• EXERCISE AIM: Extract the text lines from all of the entries below, reproducing each one unchanged and in order. Leave the pictures out of your answer.

• EXTRACTED RECORDS:
= Beginning of Section =
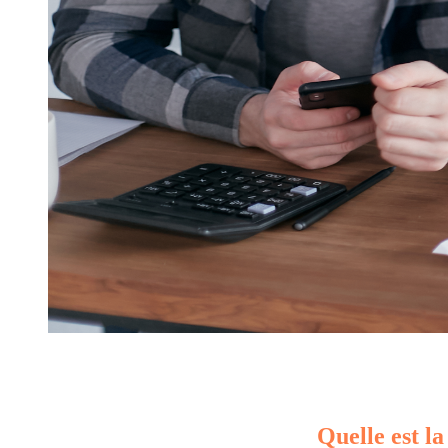
Quelle est la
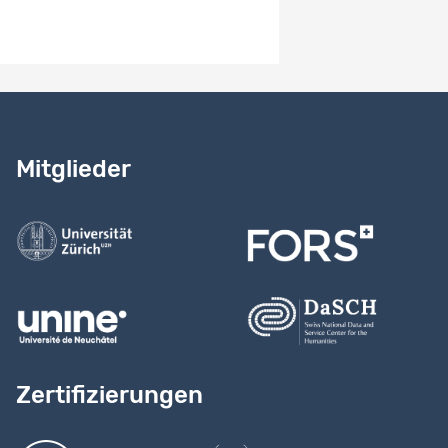
Benötigen Sie Hilfe?
Lesen Sie
unser Handbuch
Mitglieder
Kontaktieren Sie uns
Zertifizierungen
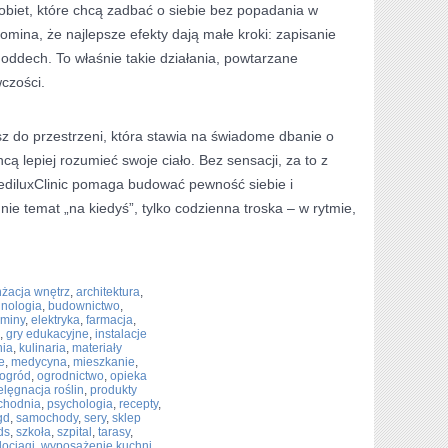
kobiet, które chcą zadbać o siebie bez popadania w
omina, że najlepsze efekty dają małe kroki: zapisanie
oddech. To właśnie takie działania, powtarzane
czości.
iasz do przestrzeni, która stawia na świadome dbanie o
hcą lepiej rozumieć swoje ciało. Bez sensacji, za to z
ediluxClinic pomaga budować pewność siebie i
nie temat „na kiedyś”, tylko codzienna troska – w rytmie,
nżacja wnętrz
,
architektura
,
hnologia
,
budownictwo
,
miny
,
elektryka
,
farmacja
,
,
gry edukacyjne
,
instalacje
nia
,
kulinaria
,
materiały
e
,
medycyna
,
mieszkanie
,
ogród
,
ogrodnictwo
,
opieka
elęgnacja roślin
,
produkty
chodnia
,
psychologia
,
recepty
,
gd
,
samochody
,
sery
,
sklep
ds
,
szkoła
,
szpital
,
tarasy
,
ociągi
,
wyposażenie kuchni
,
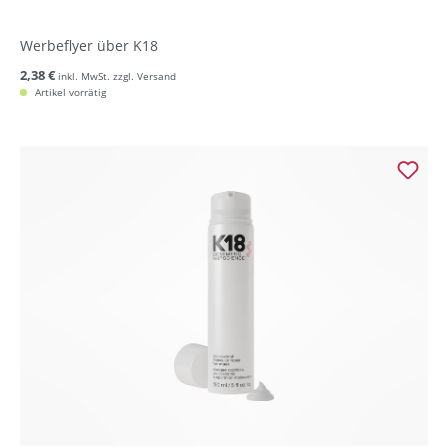
Werbeflyer über K18
2,38 €
inkl. MwSt. zzgl. Versand
Artikel vorrätig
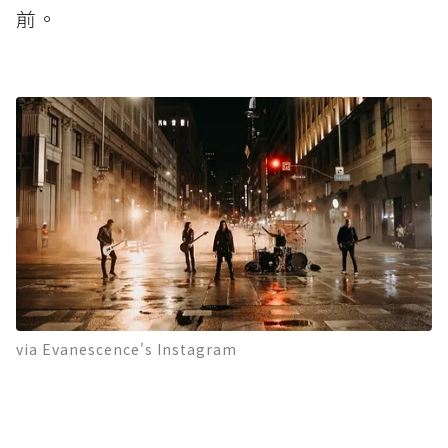
前。
via Evanescence's Instagram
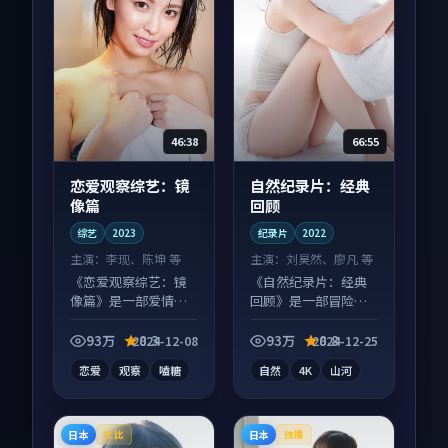
46:38
66:55
恋爱观察综艺：镜
自然纪录片：经典
像篇
回顾
综艺
2023
纪录片
2022
主演：
李现、陈坤 等
主演：
刘昊然、廖凡 等
《恋爱观察综艺：镜
《自然纪录片：经典
像篇》是一部爱情向
回顾》是一部冒险向
综艺作品，多线叙事
纪录片作品，口碑持
并行，细节值得二刷
续发酵，适合周末一
93万
8.3
93万
8.8
2024-12-08
2024-12-25
回味。
口气刷完。
恋爱
观察
嗑糖
自然
4K
山河
日本
日本
杜比
独播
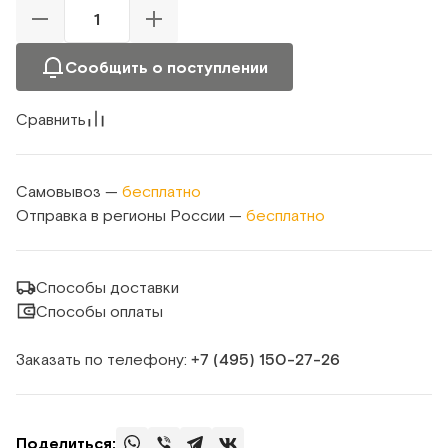
Сообщить о поступлении
Сравнить
Самовывоз —
бесплатно
Отправка в регионы России —
бесплатно
Способы доставки
Способы оплаты
Заказать по телефону:
+7 (495) 150‑27‑26
Поделиться:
= End of Section =
• TASK ANSWER:
Quelle est la
Benötigen Sie Hilfe?
Lesen Sie
unser Handbuch
Mitglieder
Kontaktieren Sie uns
Zertifizierungen
kobiet, które chcą zadbać o siebie bez popadania w
omina, że najlepsze efekty dają małe kroki: zapisanie
oddech. To właśnie takie działania, powtarzane
czości.
iasz do przestrzeni, która stawia na świadome dbanie o
hcą lepiej rozumieć swoje ciało. Bez sensacji, za to z
ediluxClinic pomaga budować pewność siebie i
nie temat „na kiedyś”, tylko codzienna troska – w rytmie,
nżacja wnętrz
,
architektura
,
hnologia
,
budownictwo
,
miny
,
elektryka
,
farmacja
,
,
gry edukacyjne
,
instalacje
nia
,
kulinaria
,
materiały
e
,
medycyna
,
mieszkanie
,
ogród
,
ogrodnictwo
,
opieka
elęgnacja roślin
,
produkty
chodnia
,
psychologia
,
recepty
,
gd
,
samochody
,
sery
,
sklep
ds
,
szkoła
,
szpital
,
tarasy
,
ociągi
,
wyposażenie kuchni
,
Werbeflyer über K18
2,38 €
inkl. MwSt. zzgl. Versand
Artikel vorrätig
前。
via Evanescence's Instagram
46:38
66:55
恋爱观察综艺：镜
自然纪录片：经典
像篇
回顾
综艺
2023
纪录片
2022
主演：
李现、陈坤 等
主演：
刘昊然、廖凡 等
《恋爱观察综艺：镜
《自然纪录片：经典
像篇》是一部爱情向
回顾》是一部冒险向
综艺作品，多线叙事
纪录片作品，口碑持
并行，细节值得二刷
续发酵，适合周末一
93万
8.3
93万
8.8
2024-12-08
2024-12-25
回味。
口气刷完。
恋爱
观察
嗑糖
自然
4K
山河
日本
日本
杜比
独播
Сообщить о поступлении
Сравнить
Самовывоз —
бесплатно
Отправка в регионы России —
бесплатно
Способы доставки
Способы оплаты
Заказать по телефону:
+7 (495) 150‑27‑26
Поделиться:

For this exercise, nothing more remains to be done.